How to check if iPad is iPad Pro

Question

The new iPad pro has different dimension and resolutions. If I check based on screen width would it be correct? I havent upgraded to Xcode 7.1 nor do I have the device so I can't check it yet. Will this check work?

if([UIScreen mainScreen].bounds.size.width>1024)
    {
        // iPad is an iPad Pro
    }

Answer 1

You may use this

#define IS_IPAD (UI_USER_INTERFACE_IDIOM() == UIUserInterfaceIdiomPad)
#define SCREEN_WIDTH ([[UIScreen mainScreen] bounds].size.width)
#define SCREEN_HEIGHT ([[UIScreen mainScreen] bounds].size.height)
#define IS_IPAD_PRO_1366 (IS_IPAD && MAX(SCREEN_WIDTH,SCREEN_HEIGHT) == 1366.0)
#define IS_IPAD_PRO_1024 (IS_IPAD && MAX(SCREEN_WIDTH,SCREEN_HEIGHT) == 1024.0)

Then

 if (IS_IPAD_PRO_1366) {
    NSLog(@"It is ipad pro 1366");
  }

Answer 2

+(BOOL) isIpad_1024
{

    if ([UIScreen mainScreen].bounds.size.height == 1024) {
        return  YES;
    }
    return NO;
}

+(BOOL) isIpadPro_1366
{

    if ([UIScreen mainScreen].bounds.size.height == 1366) {
        return  YES;
    }
    return NO;
}

Answer 3

So far this macro seems to do the trick without any issues.

#define IS_IPAD_PRO (MAX([[UIScreen mainScreen]bounds].size.width,[[UIScreen mainScreen] bounds].size.height) > 1024)

Answer 4

As stated by HAS in their answer here, add this extension in your code:

public extension UIDevice {
    var modelName: String {
        var systemInfo = utsname()
        uname(&systemInfo)

◆ DATA PROVIDED:
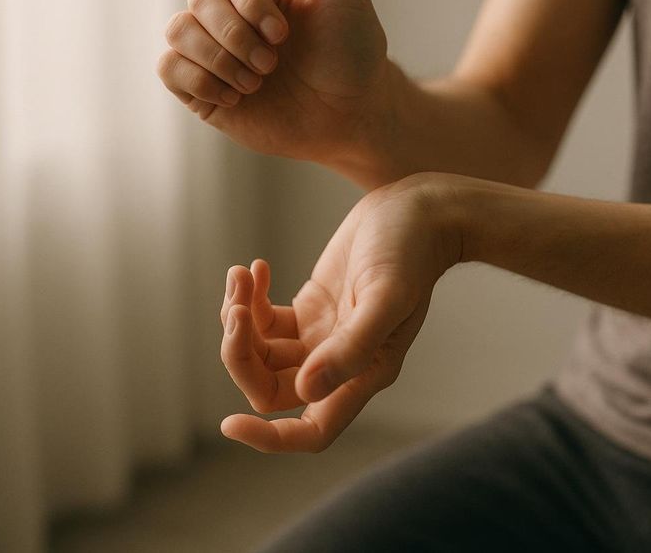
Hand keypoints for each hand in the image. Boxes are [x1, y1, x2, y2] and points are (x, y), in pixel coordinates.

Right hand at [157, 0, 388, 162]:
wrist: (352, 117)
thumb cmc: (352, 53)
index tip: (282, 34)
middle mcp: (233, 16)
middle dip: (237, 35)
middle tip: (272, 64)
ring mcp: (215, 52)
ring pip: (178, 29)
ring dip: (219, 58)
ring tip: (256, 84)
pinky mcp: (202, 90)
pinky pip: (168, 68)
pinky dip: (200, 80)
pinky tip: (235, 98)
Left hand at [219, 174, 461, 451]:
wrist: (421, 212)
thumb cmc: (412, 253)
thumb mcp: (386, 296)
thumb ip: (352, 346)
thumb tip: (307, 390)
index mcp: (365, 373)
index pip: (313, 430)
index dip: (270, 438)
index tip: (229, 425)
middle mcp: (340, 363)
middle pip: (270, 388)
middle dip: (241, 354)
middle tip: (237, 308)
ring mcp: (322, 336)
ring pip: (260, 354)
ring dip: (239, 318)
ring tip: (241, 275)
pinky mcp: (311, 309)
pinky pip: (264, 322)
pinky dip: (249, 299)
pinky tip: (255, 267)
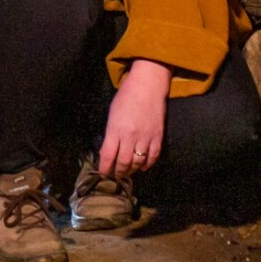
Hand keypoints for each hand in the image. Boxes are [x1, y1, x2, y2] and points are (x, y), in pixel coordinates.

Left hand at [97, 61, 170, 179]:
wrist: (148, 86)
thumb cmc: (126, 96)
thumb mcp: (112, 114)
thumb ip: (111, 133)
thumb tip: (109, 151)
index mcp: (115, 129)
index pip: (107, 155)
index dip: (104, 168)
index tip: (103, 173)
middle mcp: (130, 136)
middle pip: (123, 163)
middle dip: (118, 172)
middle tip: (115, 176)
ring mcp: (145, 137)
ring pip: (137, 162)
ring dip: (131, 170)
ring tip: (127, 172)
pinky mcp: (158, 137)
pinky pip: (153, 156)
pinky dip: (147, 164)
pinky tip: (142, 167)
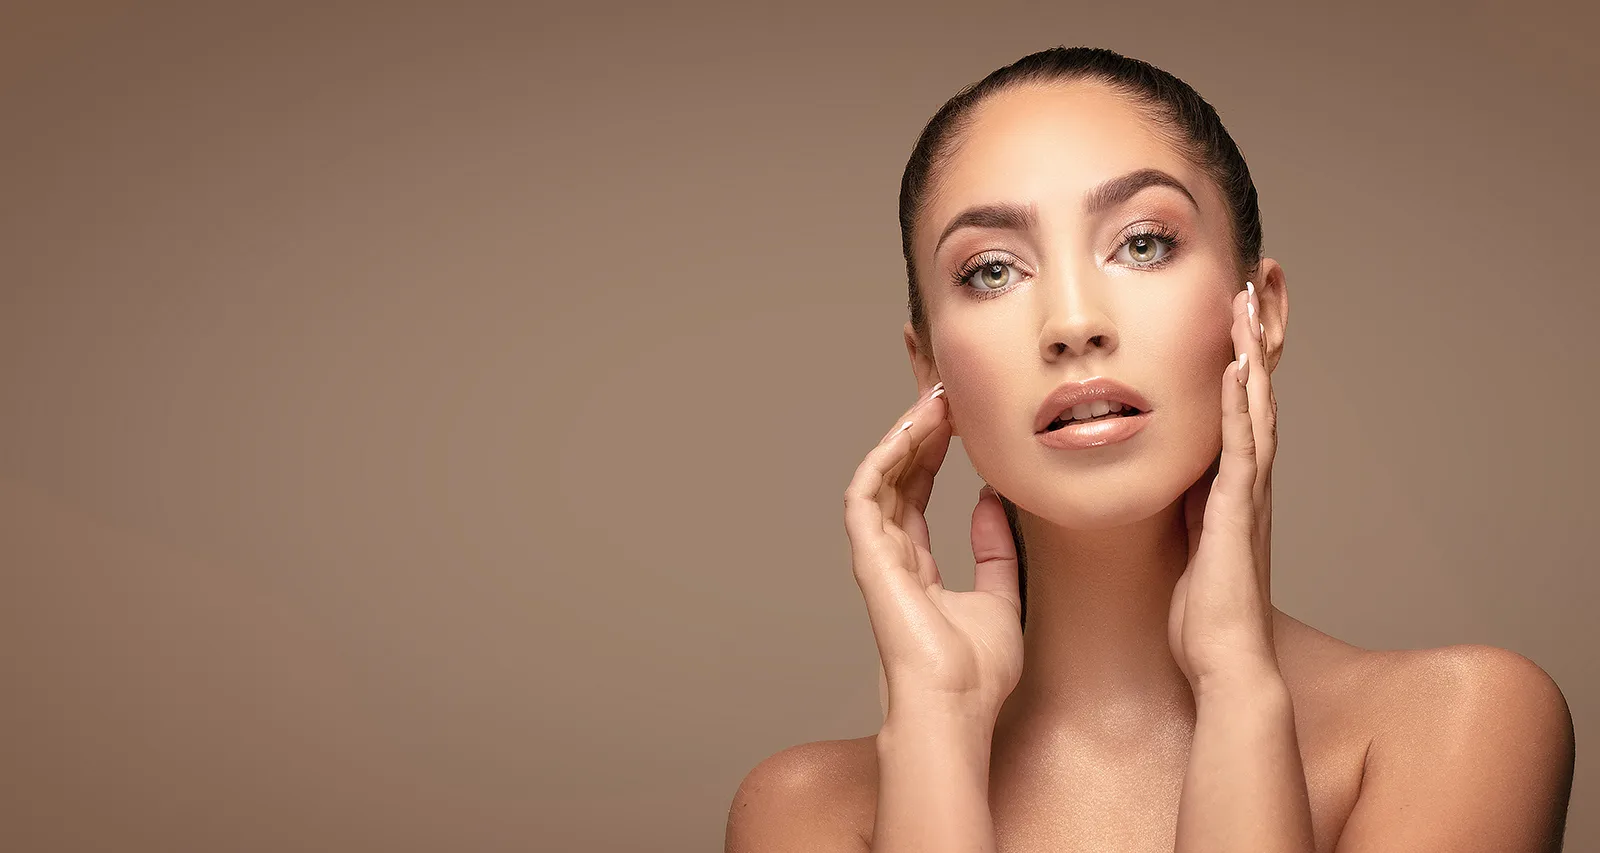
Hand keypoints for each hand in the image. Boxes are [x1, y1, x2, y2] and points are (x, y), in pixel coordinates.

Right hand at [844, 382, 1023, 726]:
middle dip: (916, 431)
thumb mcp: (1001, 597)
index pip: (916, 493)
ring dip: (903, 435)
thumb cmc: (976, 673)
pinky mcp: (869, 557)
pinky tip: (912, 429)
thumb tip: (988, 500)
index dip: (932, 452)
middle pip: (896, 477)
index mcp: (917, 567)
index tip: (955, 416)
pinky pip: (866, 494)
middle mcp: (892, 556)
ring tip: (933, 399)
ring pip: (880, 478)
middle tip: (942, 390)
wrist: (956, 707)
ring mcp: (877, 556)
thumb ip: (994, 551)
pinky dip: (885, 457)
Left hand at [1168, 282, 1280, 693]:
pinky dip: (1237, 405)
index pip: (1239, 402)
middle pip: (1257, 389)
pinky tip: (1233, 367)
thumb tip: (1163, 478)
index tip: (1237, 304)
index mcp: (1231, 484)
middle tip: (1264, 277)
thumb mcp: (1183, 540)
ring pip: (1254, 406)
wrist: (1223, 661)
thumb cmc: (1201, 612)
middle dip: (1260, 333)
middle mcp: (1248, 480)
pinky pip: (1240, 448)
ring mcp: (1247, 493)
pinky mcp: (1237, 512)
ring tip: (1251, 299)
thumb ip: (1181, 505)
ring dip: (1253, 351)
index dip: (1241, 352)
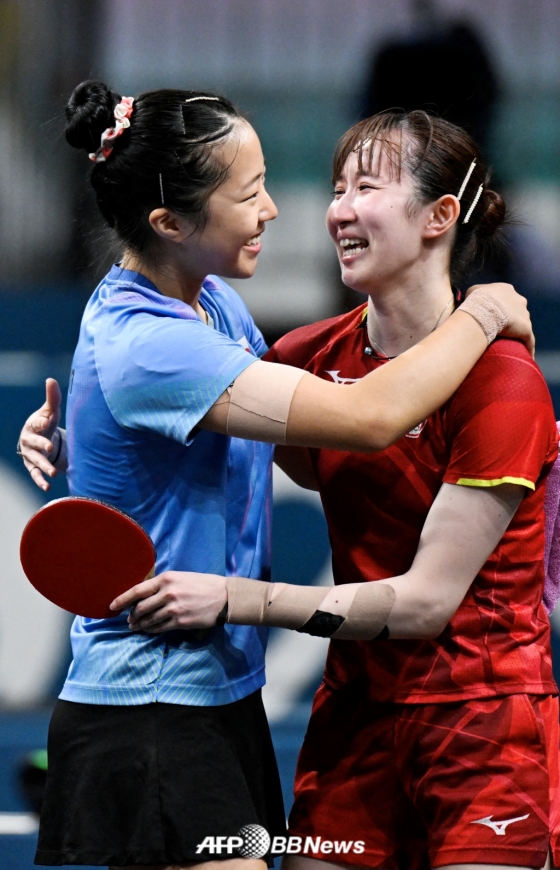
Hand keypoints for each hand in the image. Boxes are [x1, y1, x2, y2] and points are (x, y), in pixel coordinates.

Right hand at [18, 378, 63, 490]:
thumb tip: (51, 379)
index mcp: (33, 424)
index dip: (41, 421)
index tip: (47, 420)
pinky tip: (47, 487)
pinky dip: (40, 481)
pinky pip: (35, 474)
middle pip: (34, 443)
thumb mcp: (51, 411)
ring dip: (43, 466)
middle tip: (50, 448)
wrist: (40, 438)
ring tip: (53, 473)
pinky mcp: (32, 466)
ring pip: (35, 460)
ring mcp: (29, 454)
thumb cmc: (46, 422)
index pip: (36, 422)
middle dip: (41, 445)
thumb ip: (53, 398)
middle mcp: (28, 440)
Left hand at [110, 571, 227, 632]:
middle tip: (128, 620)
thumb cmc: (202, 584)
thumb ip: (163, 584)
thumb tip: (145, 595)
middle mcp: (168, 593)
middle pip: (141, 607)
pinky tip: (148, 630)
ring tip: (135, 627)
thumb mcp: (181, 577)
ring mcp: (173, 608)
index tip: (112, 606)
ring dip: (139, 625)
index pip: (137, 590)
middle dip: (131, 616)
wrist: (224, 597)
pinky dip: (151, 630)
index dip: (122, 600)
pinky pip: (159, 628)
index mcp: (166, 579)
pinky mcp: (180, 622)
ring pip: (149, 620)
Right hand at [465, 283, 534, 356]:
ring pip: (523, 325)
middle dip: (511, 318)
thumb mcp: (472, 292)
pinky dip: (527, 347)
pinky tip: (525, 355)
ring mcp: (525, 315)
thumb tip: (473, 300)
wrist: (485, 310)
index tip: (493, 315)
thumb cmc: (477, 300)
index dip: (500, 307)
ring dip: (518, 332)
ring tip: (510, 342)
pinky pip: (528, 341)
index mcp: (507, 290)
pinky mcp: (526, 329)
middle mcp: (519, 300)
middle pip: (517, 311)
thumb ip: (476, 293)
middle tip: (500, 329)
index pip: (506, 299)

◆ WORK INSTRUCTION: Copy the stretch from "The new iPad" through "([[UIScreen mainScreen] bounds].size.width)" in the thread on detecting an iPad Pro, substituting "Xcode 7.2" for "Xcode 7.1".

◆ RESULT FOR THIS TASK:
The new iPad pro has different dimension and resolutions. If I check based on screen width would it be correct? I havent upgraded to Xcode 7.2 nor do I have the device so I can't check it yet. Will this check work?

if([UIScreen mainScreen].bounds.size.width>1024)
    {
        // iPad is an iPad Pro
    }

Answer 1

You may use this

#define IS_IPAD (UI_USER_INTERFACE_IDIOM() == UIUserInterfaceIdiomPad)
#define SCREEN_WIDTH ([[UIScreen mainScreen] bounds].size.width)